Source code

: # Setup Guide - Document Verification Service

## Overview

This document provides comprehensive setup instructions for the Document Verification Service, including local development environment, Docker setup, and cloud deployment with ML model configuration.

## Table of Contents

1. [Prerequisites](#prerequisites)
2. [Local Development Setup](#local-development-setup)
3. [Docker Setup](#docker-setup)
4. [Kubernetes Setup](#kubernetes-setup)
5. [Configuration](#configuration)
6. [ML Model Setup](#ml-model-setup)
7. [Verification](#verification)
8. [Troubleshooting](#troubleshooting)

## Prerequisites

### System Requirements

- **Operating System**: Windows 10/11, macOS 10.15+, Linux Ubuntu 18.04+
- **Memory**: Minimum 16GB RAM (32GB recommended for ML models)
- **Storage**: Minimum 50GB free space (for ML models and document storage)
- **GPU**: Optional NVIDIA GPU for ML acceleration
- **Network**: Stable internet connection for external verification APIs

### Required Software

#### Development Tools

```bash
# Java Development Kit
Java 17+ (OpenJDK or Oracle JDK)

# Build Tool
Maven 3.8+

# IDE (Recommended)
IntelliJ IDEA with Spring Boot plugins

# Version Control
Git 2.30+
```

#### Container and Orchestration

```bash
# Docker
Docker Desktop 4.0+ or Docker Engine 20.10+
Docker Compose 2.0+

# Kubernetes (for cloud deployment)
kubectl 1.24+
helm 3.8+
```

...

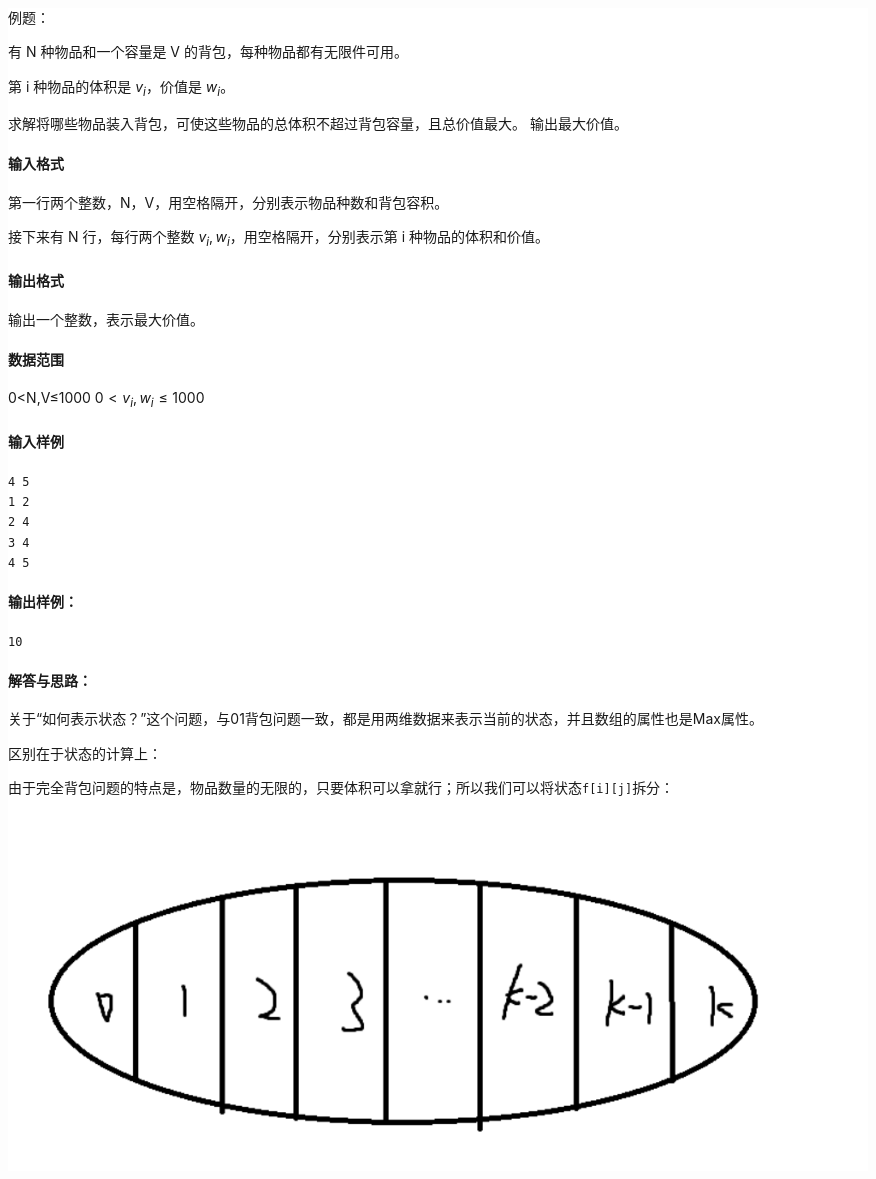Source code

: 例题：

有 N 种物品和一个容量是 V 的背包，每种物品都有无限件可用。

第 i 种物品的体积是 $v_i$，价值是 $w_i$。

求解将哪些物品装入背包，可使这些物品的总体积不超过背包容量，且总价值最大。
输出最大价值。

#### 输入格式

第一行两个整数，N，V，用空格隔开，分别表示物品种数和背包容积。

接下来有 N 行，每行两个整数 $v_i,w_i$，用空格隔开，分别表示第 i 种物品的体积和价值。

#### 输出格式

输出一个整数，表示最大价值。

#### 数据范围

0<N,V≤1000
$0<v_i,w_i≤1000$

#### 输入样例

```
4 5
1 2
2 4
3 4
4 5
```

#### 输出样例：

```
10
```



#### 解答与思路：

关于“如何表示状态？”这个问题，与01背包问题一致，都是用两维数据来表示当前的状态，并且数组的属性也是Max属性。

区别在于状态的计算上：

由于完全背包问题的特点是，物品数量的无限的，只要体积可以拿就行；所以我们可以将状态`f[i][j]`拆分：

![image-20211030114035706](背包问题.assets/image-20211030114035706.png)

...

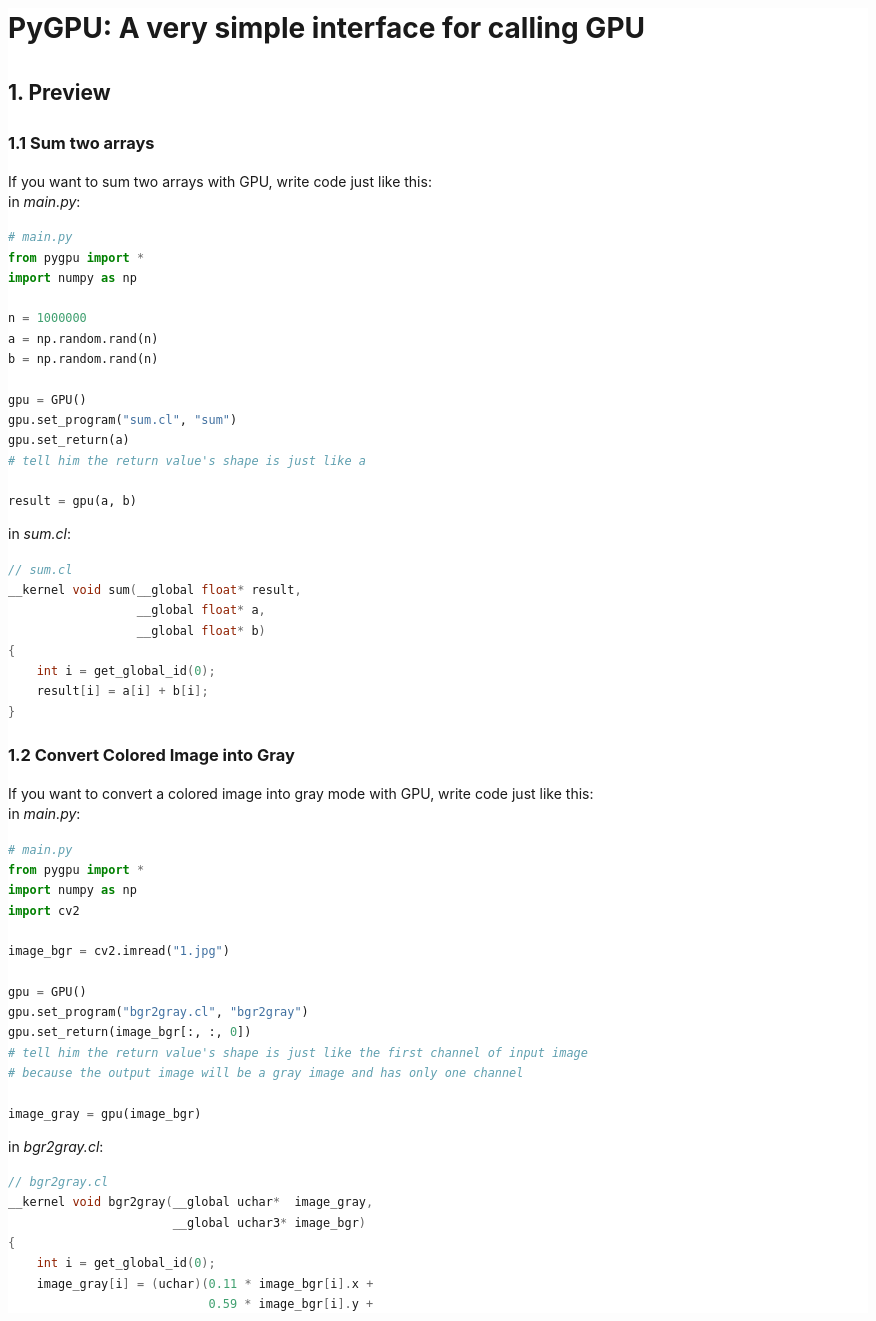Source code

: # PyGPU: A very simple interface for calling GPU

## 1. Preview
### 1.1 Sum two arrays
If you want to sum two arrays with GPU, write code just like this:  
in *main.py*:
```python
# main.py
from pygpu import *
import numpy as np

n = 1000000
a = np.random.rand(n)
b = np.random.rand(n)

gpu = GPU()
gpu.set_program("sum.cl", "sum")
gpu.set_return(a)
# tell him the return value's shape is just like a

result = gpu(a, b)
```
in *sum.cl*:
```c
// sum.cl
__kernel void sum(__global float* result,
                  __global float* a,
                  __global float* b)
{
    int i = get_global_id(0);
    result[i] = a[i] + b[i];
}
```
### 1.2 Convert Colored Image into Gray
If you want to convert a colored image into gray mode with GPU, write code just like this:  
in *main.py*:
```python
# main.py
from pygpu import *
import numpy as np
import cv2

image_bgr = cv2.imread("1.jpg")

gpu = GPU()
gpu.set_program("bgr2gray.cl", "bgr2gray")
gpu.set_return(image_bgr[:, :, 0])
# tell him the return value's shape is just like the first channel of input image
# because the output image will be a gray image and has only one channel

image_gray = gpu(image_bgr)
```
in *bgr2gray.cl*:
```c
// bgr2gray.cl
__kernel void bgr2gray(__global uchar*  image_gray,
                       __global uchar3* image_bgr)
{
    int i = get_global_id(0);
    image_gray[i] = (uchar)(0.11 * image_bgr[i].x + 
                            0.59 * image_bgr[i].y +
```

→ WORK TO BE COMPLETED
Find all the lines containing "float" in the material, then copy them.

→ OUTPUT
__kernel void sum(__global float* result,
                  __global float* a,
                  __global float* b)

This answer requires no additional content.